What Does the U.S. Owe Separated Families? A Political Quandary Deepens

But there remained the question of compensating the families for the damage done. “There is no amount of money that can undo the harm that being separated for months — and in some cases, years, if parents were deported — caused our clients,” said Bree Bernwanger of the Lawyers’ Committee for Civil Rights in San Francisco, who is representing a number of families. “But, under the law, if the government hurts people, commits a torturous action, it has to be accountable for that harm.”

Anyone wronged by the United States can bring claims against the government, regardless of that person’s nationality, and the migrants have that right to due process. As a result, settling with the families as a group could actually save the government, experts said, by sparing it the expense of fighting hundreds of legal cases one by one — and it could also spare the Biden administration the awkwardness of having to defend, in court, a policy that it disavowed.

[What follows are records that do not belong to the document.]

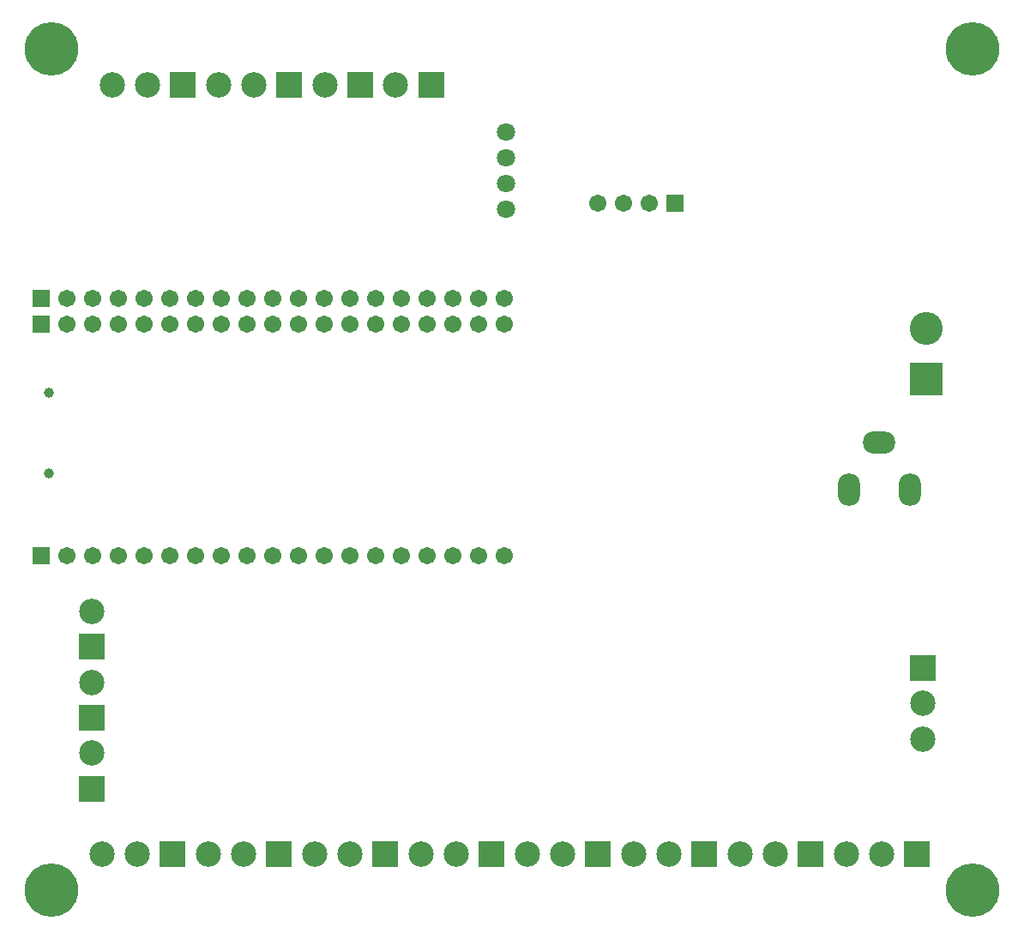
<source format=gbr>
G04 DipTrace 3.3.1.3*
G04 BottomMask.gbr*
%MOIN*%
G04 #@! TF.FileFunction,Soldermask,Bot*
G04 #@! TF.Part,Single*
%ADD55C,0.03937*%
%ADD75C,0.098551*%
%ADD77R,0.098551X0.098551*%
%ADD79C,0.128*%
%ADD81R,0.128X0.128*%
%ADD83C,0.070992*%
%ADD87C,0.208*%
%ADD91O,0.12611X0.08674*%
%ADD93O,0.08674X0.12611*%
%ADD103C,0.067055*%
%ADD105R,0.067055X0.067055*%
%FSLAX26Y26*%
G04*
G70*
G90*
G75*
G01*
G04 BotMask*
%LPD*%
D105*
X493700Y2831200D3*
D103*
X593700D3*
X693700D3*
X793700D3*
X893700D3*
X993700D3*
X1093700D3*
X1193700D3*
X1293700D3*
X1393700D3*
X1493700D3*
X1593700D3*
X1693700D3*
X1793700D3*
X1893700D3*
X1993700D3*
X2093700D3*
X2193700D3*
X2293700D3*
D105*
X2956200Y3199949D3*
D103*
X2856200D3*
X2756200D3*
X2656200D3*
D105*
X493700Y2731200D3*
D103*
X593700D3*
X693700D3*
X793700D3*
X893700D3*
X993700D3*
X1093700D3*
X1193700D3*
X1293700D3*
X1393700D3*
X1493700D3*
X1593700D3*
X1693700D3*
X1793700D3*
X1893700D3*
X1993700D3*
X2093700D3*
X2193700D3*
X2293700D3*
D105*
X493700Y1831200D3*
D103*
X593700D3*
X693700D3*
X793700D3*
X893700D3*
X993700D3*
X1093700D3*
X1193700D3*
X1293700D3*
X1393700D3*
X1493700D3*
X1593700D3*
X1693700D3*
X1793700D3*
X1893700D3*
X1993700D3*
X2093700D3*
X2193700D3*
X2293700D3*
D55*
X521247Y2464536D3*
Y2149575D3*
D93*
X3631889Y2086613D3*
X3868109D3*
D91*
X3749999Y2271653D3*
D87*
X531495Y531495D3*
X4114172D3*
Y3799212D3*
X531495D3*
D83*
X2299901Y3177165D3*
Y3277165D3*
Y3377165D3*
Y3477165D3*
D81*
X3931200Y2518700D3*
D79*
Y2715550D3*
D77*
X1043306Y3661417D3*
D75*
X905511D3*
X767716D3*
D77*
X1456692D3*
D75*
X1318897D3*
X1181102D3*
D77*
X1732283D3*
D75*
X1594487D3*
D77*
X2007873D3*
D75*
X1870078D3*
D77*
X3918700Y1393700D3*
D75*
Y1255905D3*
Y1118109D3*
D77*
X1830708Y669291D3*
D75*
X1692913D3*
X1555117D3*
D77*
X2244094D3*
D75*
X2106298D3*
X1968503D3*
D77*
X1003936D3*
D75*
X866141D3*
X728346D3*
D77*
X1417322D3*
D75*
X1279527D3*
X1141731D3*
D77*
X688976Y1200787D3*
D75*
Y1338582D3*
D77*
Y925196D3*
D75*
Y1062991D3*
D77*
X2657480Y669291D3*
D75*
X2519684D3*
X2381889D3*
D77*
X3070865D3*
D75*
X2933070D3*
X2795275D3*
D77*
X3484251D3*
D75*
X3346456D3*
X3208661D3*
D77*
X3897637D3*
D75*
X3759842D3*
X3622046D3*
D77*
X688976Y1476377D3*
D75*
Y1614172D3*
M02*

</source>
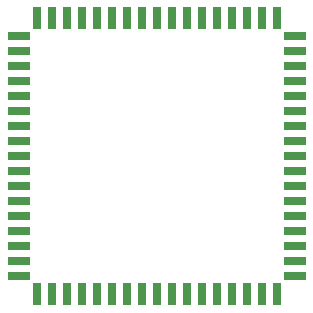
<source format=gbr>
%TF.GenerationSoftware,KiCad,Pcbnew,(5.1.6)-1*%
%TF.CreationDate,2023-06-21T17:15:11-04:00*%
%TF.ProjectId,PLCC68-to-PGA,504c4343-3638-42d7-946f-2d5047412e6b,rev?*%
%TF.SameCoordinates,Original*%
%TF.FileFunction,Paste,Bot*%
%TF.FilePolarity,Positive*%
%FSLAX46Y46*%
G04 Gerber Fmt 4.6, Leading zero omitted, Abs format (unit mm)*
G04 Created by KiCad (PCBNEW (5.1.6)-1) date 2023-06-21 17:15:11*
%MOMM*%
%LPD*%
G01*
G04 APERTURE LIST*
%ADD10R,0.700000X1.925000*%
%ADD11R,1.925000X0.700000*%
G04 APERTURE END LIST*
D10*
%TO.C,U1*%
X175889920Y-99698740D03*
X174619920Y-99698740D03*
X173349920Y-99698740D03*
X172079920Y-99698740D03*
X170809920Y-99698740D03*
X169539920Y-99698740D03*
X168269920Y-99698740D03*
X166999920Y-99698740D03*
X165729920Y-99698740D03*
X177159920Y-99698740D03*
X178429920Y-99698740D03*
X179699920Y-99698740D03*
X180969920Y-99698740D03*
X182239920Y-99698740D03*
X183509920Y-99698740D03*
X184779920Y-99698740D03*
X186049920Y-99698740D03*
D11*
X164217420Y-98186240D03*
X164217420Y-96916240D03*
X164217420Y-95646240D03*
X164217420Y-94376240D03*
X164217420Y-93106240D03*
X164217420Y-91836240D03*
X164217420Y-90566240D03*
X164217420Y-89296240D03*
X164217420Y-88026240D03*
X164217420Y-86756240D03*
X164217420Y-85486240D03*
X164217420Y-84216240D03*
X164217420Y-82946240D03*
X164217420Y-81676240D03*
X164217420Y-80406240D03*
X164217420Y-79136240D03*
X164217420Y-77866240D03*
D10*
X165729920Y-76353740D03*
X166999920Y-76353740D03*
X168269920Y-76353740D03*
X169539920Y-76353740D03*
X170809920Y-76353740D03*
X172079920Y-76353740D03*
X173349920Y-76353740D03*
X174619920Y-76353740D03*
X175889920Y-76353740D03*
X177159920Y-76353740D03*
X178429920Y-76353740D03*
X179699920Y-76353740D03*
X180969920Y-76353740D03*
X182239920Y-76353740D03*
X183509920Y-76353740D03*
X184779920Y-76353740D03*
X186049920Y-76353740D03*
D11*
X187562420Y-77866240D03*
X187562420Y-79136240D03*
X187562420Y-80406240D03*
X187562420Y-81676240D03*
X187562420Y-82946240D03*
X187562420Y-84216240D03*
X187562420Y-85486240D03*
X187562420Y-86756240D03*
X187562420Y-88026240D03*
X187562420Y-89296240D03*
X187562420Y-90566240D03*
X187562420Y-91836240D03*
X187562420Y-93106240D03*
X187562420Y-94376240D03*
X187562420Y-95646240D03*
X187562420Y-96916240D03*
X187562420Y-98186240D03*
%TD*%
M02*

</source>
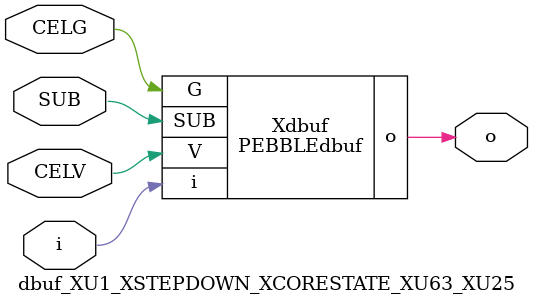
<source format=v>



module PEBBLEdbuf ( o, G, SUB, V, i );

  input V;
  input i;
  input G;
  output o;
  input SUB;
endmodule

//Celera Confidential Do Not Copy dbuf_XU1_XSTEPDOWN_XCORESTATE_XU63_XU25
//Celera Confidential Symbol Generator
//Digital Buffer
module dbuf_XU1_XSTEPDOWN_XCORESTATE_XU63_XU25 (CELV,CELG,i,o,SUB);
input CELV;
input CELG;
input i;
input SUB;
output o;

//Celera Confidential Do Not Copy dbuf
PEBBLEdbuf Xdbuf(
.V (CELV),
.i (i),
.o (o),
.SUB (SUB),
.G (CELG)
);
//,diesize,PEBBLEdbuf

//Celera Confidential Do Not Copy Module End
//Celera Schematic Generator
endmodule

</source>
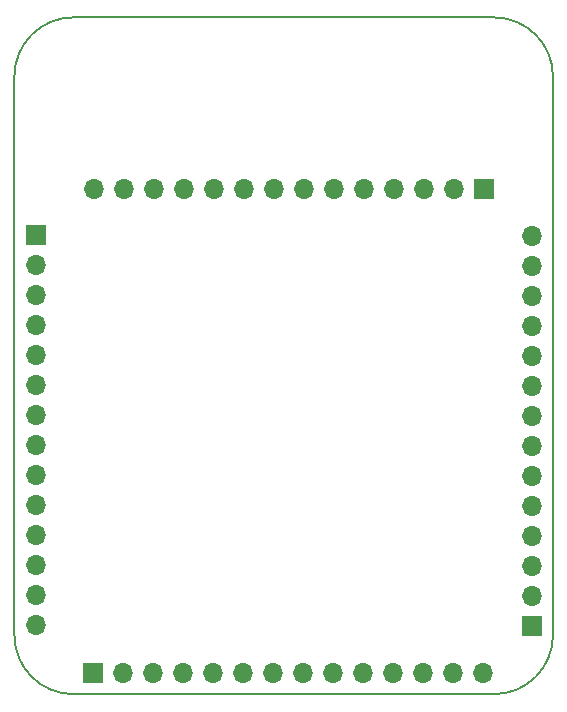
<source format=gbr>
G04 #@! TF.GenerationSoftware,KiCad,Pcbnew,5.1.4-e60b266~84~ubuntu19.04.1*
G04 #@! TF.CreationDate,2019-08-10T13:04:58+03:00*
G04 #@! TF.ProjectId,BRK-QFP-56-10x10-P0.65,42524b2d-5146-4502-9d35-362d31307831,v1.0*
G04 #@! TF.SameCoordinates,Original*
G04 #@! TF.FileFunction,Soldermask,Bot*
G04 #@! TF.FilePolarity,Negative*
%FSLAX46Y46*%
G04 Gerber Fmt 4.6, Leading zero omitted, Abs format (unit mm)*
G04 Created by KiCad (PCBNEW 5.1.4-e60b266~84~ubuntu19.04.1) date 2019-08-10 13:04:58*
%MOMM*%
%LPD*%
G04 APERTURE LIST*
%ADD10C,0.150000*%
%ADD11R,1.700000X1.700000*%
%ADD12O,1.700000X1.700000*%
G04 APERTURE END LIST*
D10*
X76400000Y-27600000D02*
G75*
G02X81400000Y-32600000I0J-5000000D01*
G01*
X35800000Y-32600000D02*
G75*
G02X40800000Y-27600000I5000000J0D01*
G01*
X81400000Y-79900000D02*
G75*
G02X76400000Y-84900000I-5000000J0D01*
G01*
X40800000Y-84900000D02*
G75*
G02X35800000Y-79900000I0J5000000D01*
G01*
X76400000Y-84900000D02*
X40800000Y-84900000D01*
X81400000Y-32600000D02*
X81400000Y-79900000D01*
X40800000Y-27600000D02*
X76400000Y-27600000D01*
X35800000Y-79900000D02*
X35800000Y-32600000D01*
D11*
X75540000Y-42100000D03*
D12*
X73000000Y-42100000D03*
X70460000Y-42100000D03*
X67920000Y-42100000D03*
X65380000Y-42100000D03*
X62840000Y-42100000D03*
X60300000Y-42100000D03*
X57760000Y-42100000D03*
X55220000Y-42100000D03*
X52680000Y-42100000D03*
X50140000Y-42100000D03*
X47600000Y-42100000D03*
X45060000Y-42100000D03*
X42520000Y-42100000D03*
D11*
X79600000Y-79100000D03*
D12*
X79600000Y-76560000D03*
X79600000Y-74020000D03*
X79600000Y-71480000D03*
X79600000Y-68940000D03*
X79600000Y-66400000D03*
X79600000Y-63860000D03*
X79600000Y-61320000D03*
X79600000Y-58780000D03*
X79600000Y-56240000D03*
X79600000Y-53700000D03*
X79600000Y-51160000D03*
X79600000Y-48620000D03*
X79600000Y-46080000D03*
X75480000Y-83100000D03*
X72940000Y-83100000D03*
X70400000Y-83100000D03*
X67860000Y-83100000D03*
X65320000Y-83100000D03*
X62780000Y-83100000D03*
X60240000Y-83100000D03*
X57700000Y-83100000D03*
X55160000Y-83100000D03*
X52620000Y-83100000D03*
X50080000Y-83100000D03*
X47540000Y-83100000D03*
X45000000Y-83100000D03*
D11*
X42460000Y-83100000D03*
D12*
X37600000Y-79020000D03*
X37600000Y-76480000D03*
X37600000Y-73940000D03*
X37600000Y-71400000D03*
X37600000Y-68860000D03*
X37600000Y-66320000D03*
X37600000Y-63780000D03*
X37600000Y-61240000D03*
X37600000Y-58700000D03*
X37600000Y-56160000D03*
X37600000Y-53620000D03*
X37600000Y-51080000D03*
X37600000Y-48540000D03*
D11*
X37600000Y-46000000D03*
M02*

</source>
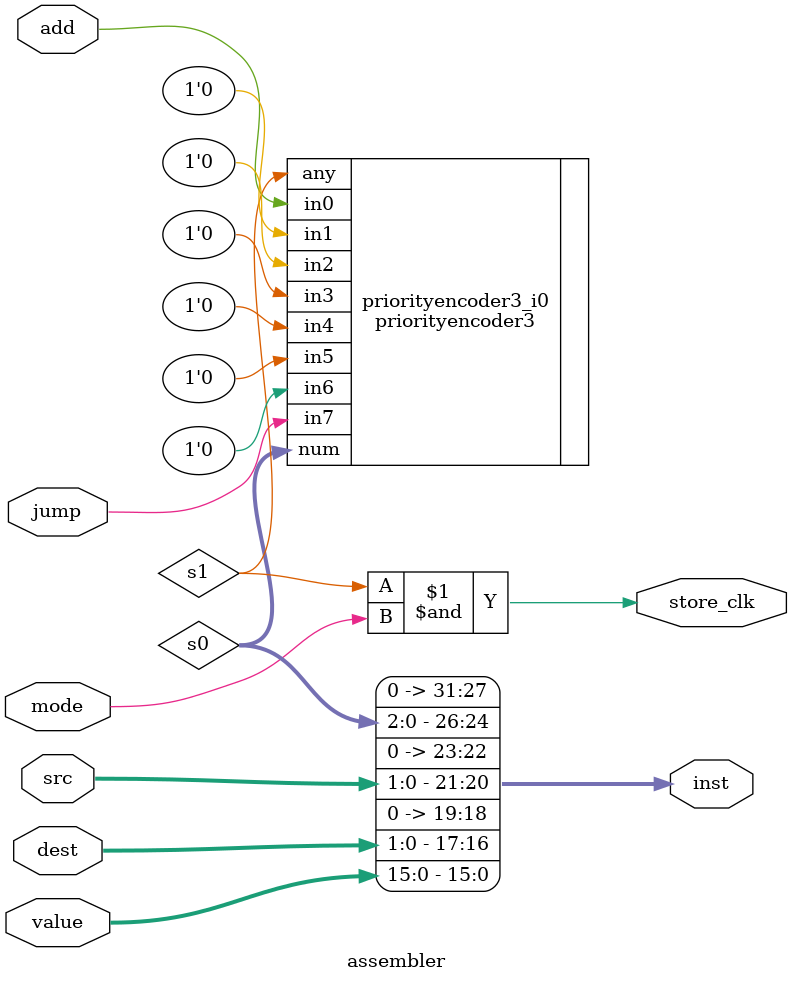
<source format=v>
module assembler (
  input mode,
  input [15:0] value,
  input [1:0] dest,
  input [1:0] src,
  input add,
  input jump,
  output [31:0] inst,
  output store_clk
);
  wire [2:0] s0;
  wire s1;
  priorityencoder3 priorityencoder3_i0 (
    .in0( add ),
    .in1( 1'b0 ),
    .in2( 1'b0 ),
    .in3( 1'b0 ),
    .in4( 1'b0 ),
    .in5( 1'b0 ),
    .in6( 1'b0 ),
    .in7( jump ),
    .num( s0 ),
    .any( s1 )
  );
  assign inst[15:0] = value;
  assign inst[17:16] = dest;
  assign inst[19:18] = 2'b0;
  assign inst[21:20] = src;
  assign inst[23:22] = 2'b0;
  assign inst[26:24] = s0;
  assign inst[31:27] = 5'b0;
  assign store_clk = (s1 & mode);
endmodule

</source>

As border crossings have hit new highs, with 1.7 million migrants encountered last year and an untold number making it into the country, Republicans have consistently hammered the Biden administration for being too lenient. And the White House has struggled to articulate a response and a message.

The White House referred questions to the Justice Department, which pointed to its policy of not commenting on unresolved settlement talks.

There is at least one precedent for a migrant family receiving a large sum from the government: Conchita Cruz, a lawyer with the Asylum Seeker Advocacy Project, which represents multiple separated families, said the organization had obtained a $120,000 settlement for a Honduran family. In that case, she said, a boy was detained with his mother in 2015 after they crossed the border. She was told in front of him that he would go to a shelter and be put up for adoption, and that they would never see each other again. (Ultimately, they were not separated.)

The settlement was reached in 2019, with the Trump administration.

Still, the debate over financially compensating the families affected by the separation policy was transformed by the premature surfacing of the $450,000 figure.

It was leaked by a government official, apparently out of a desire to put a public spotlight on the payments and bring the number down, according to people familiar with the negotiations, who spoke on the condition of anonymity to discuss internal deliberations.